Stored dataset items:
>>>>>

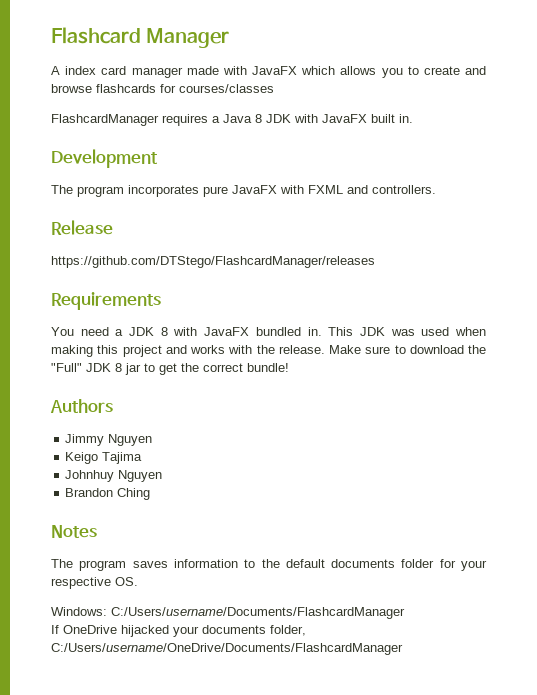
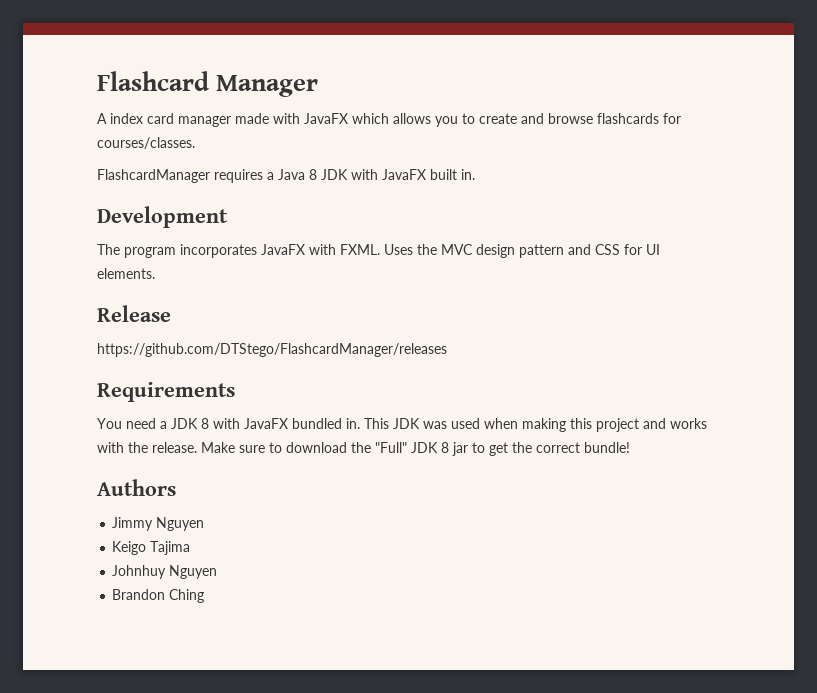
[179,84,274,93] courses/classes -> [97,137,195,149] courses/classes.
[203,186,228,197] pure -> (257, 251) none
[308,185,436,194] FXML and controllers. -> [340,244,660,258] [97,268,155,279] FXML. Uses the MVC design pattern and CSS for UI elements.
[51,525,97,538] [51,559,488,571] [51,577,138,589] [51,607,405,619] [51,625,306,637] [51,643,403,655] // Notes // The program saves information to the default documents folder for your respective OS. // Windows: C:/Users/username/Documents/FlashcardManager // If OneDrive hijacked your documents folder, C:/Users/username/OneDrive/Documents/FlashcardManager -> (205, 596) none

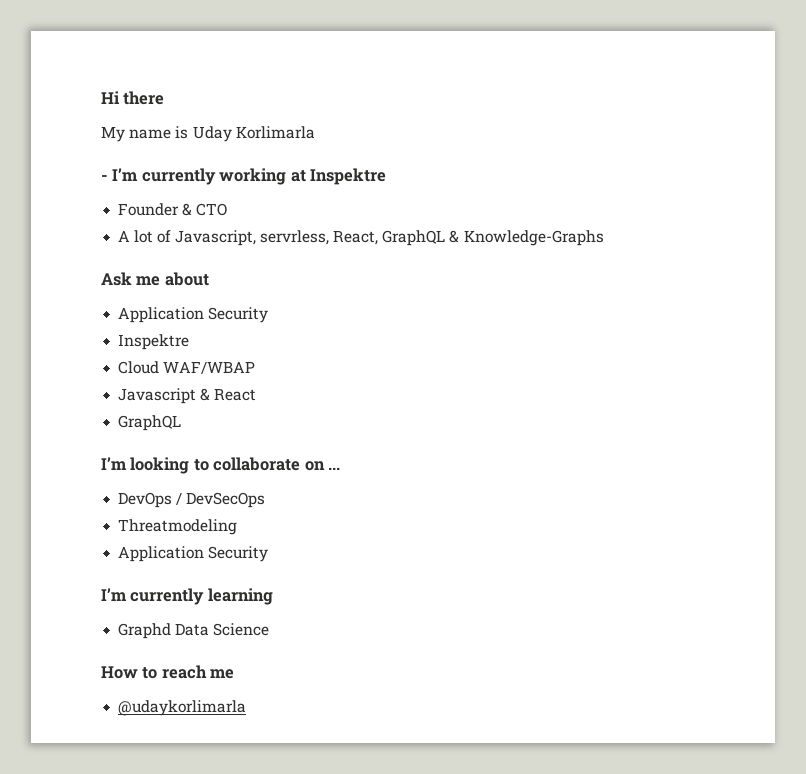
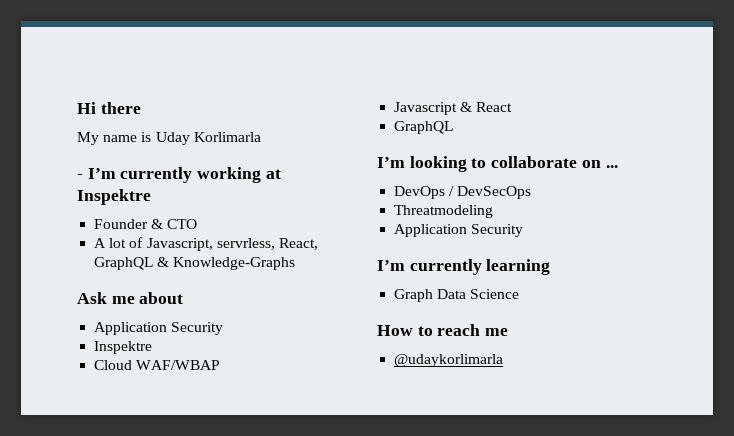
[118,623,172,639] Graphd -> [394,289,434,302] Graph

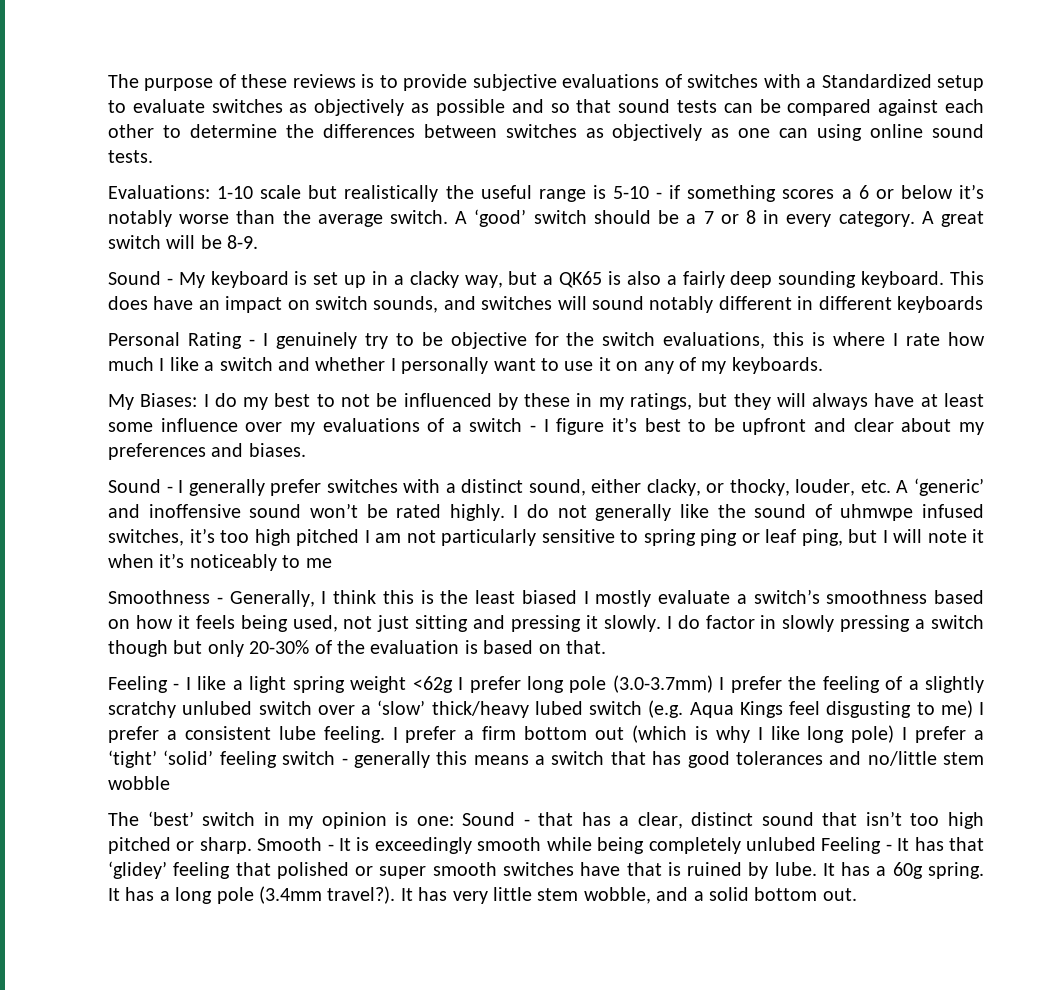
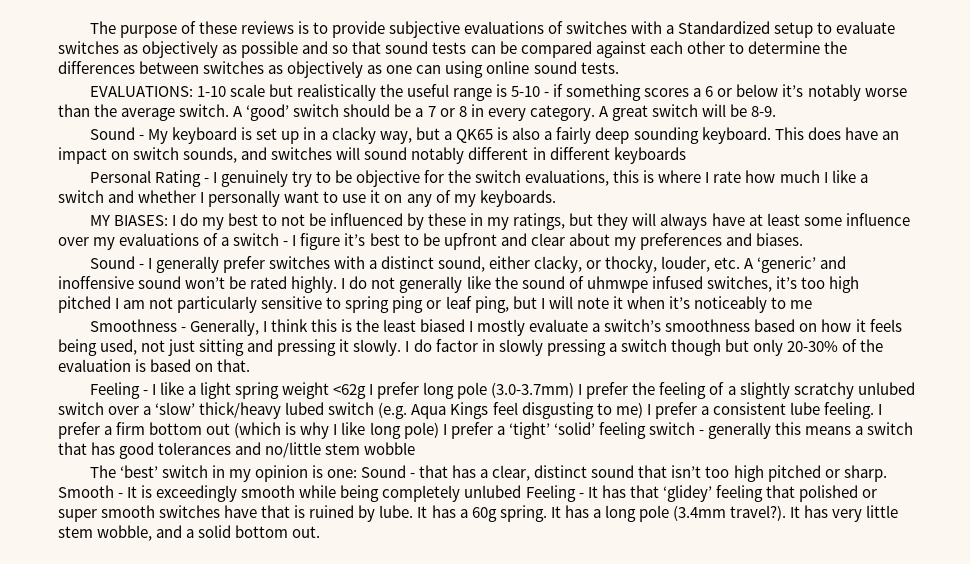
[108,185,210,199] Evaluations: -> [89,86,193,97] EVALUATIONS:
[108,393,198,410] My Biases: -> [89,215,168,226] MY BIASES:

<<<<<

_PROBLEM DETAILS_. When a line in the data above contains the string "none", copy that line.

_TASK SOLUTION_.
[203,186,228,197] pure -> (257, 251) none
[51,525,97,538] [51,559,488,571] [51,577,138,589] [51,607,405,619] [51,625,306,637] [51,643,403,655] // Notes // The program saves information to the default documents folder for your respective OS. // Windows: C:/Users/username/Documents/FlashcardManager // If OneDrive hijacked your documents folder, C:/Users/username/OneDrive/Documents/FlashcardManager -> (205, 596) none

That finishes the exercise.